**Exercise requirements:** Please reproduce the records verbatim, starting at the line that contains "### 3.1. Hotel Table" and ending at the close of the records, including both ends.

Records taken from a dataset
Content starts

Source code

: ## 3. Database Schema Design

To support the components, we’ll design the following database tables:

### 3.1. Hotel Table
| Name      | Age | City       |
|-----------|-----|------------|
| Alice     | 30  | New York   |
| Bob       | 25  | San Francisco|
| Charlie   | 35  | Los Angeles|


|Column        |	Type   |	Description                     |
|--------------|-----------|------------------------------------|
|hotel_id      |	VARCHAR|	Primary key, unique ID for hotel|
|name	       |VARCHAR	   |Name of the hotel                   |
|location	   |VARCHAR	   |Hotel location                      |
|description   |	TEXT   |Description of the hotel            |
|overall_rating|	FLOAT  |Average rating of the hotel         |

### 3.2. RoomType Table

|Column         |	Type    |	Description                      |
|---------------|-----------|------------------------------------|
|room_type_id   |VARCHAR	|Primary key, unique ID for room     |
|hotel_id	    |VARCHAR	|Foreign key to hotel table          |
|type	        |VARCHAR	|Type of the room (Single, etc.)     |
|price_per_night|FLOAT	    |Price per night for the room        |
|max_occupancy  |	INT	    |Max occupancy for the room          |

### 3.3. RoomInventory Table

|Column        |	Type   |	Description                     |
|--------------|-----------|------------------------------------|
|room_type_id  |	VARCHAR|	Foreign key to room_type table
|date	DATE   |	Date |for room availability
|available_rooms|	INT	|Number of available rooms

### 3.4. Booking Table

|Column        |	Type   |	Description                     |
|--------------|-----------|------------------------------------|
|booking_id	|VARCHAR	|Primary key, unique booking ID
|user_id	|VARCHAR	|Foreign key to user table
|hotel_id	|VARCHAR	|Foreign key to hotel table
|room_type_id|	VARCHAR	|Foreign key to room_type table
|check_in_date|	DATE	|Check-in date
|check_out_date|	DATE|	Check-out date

Content ends

**Exercise result:**
### 3.1. Hotel Table
| Name      | Age | City       |
|-----------|-----|------------|
| Alice     | 30  | New York   |
| Bob       | 25  | San Francisco|
| Charlie   | 35  | Los Angeles|


|Column        |	Type   |	Description                     |
|--------------|-----------|------------------------------------|
|hotel_id      |	VARCHAR|	Primary key, unique ID for hotel|
|name	       |VARCHAR	   |Name of the hotel                   |
|location	   |VARCHAR	   |Hotel location                      |
|description   |	TEXT   |Description of the hotel            |
|overall_rating|	FLOAT  |Average rating of the hotel         |

### 3.2. RoomType Table

|Column         |	Type    |	Description                      |
|---------------|-----------|------------------------------------|
|room_type_id   |VARCHAR	|Primary key, unique ID for room     |
|hotel_id	    |VARCHAR	|Foreign key to hotel table          |
|type	        |VARCHAR	|Type of the room (Single, etc.)     |
|price_per_night|FLOAT	    |Price per night for the room        |
|max_occupancy  |	INT	    |Max occupancy for the room          |

### 3.3. RoomInventory Table

|Column        |	Type   |	Description                     |
|--------------|-----------|------------------------------------|
|room_type_id  |	VARCHAR|	Foreign key to room_type table
|date	DATE   |	Date |for room availability
|available_rooms|	INT	|Number of available rooms

### 3.4. Booking Table

|Column        |	Type   |	Description                     |
|--------------|-----------|------------------------------------|
|booking_id	|VARCHAR	|Primary key, unique booking ID
|user_id	|VARCHAR	|Foreign key to user table
|hotel_id	|VARCHAR	|Foreign key to hotel table
|room_type_id|	VARCHAR	|Foreign key to room_type table
|check_in_date|	DATE	|Check-in date
|check_out_date|	DATE|	Check-out date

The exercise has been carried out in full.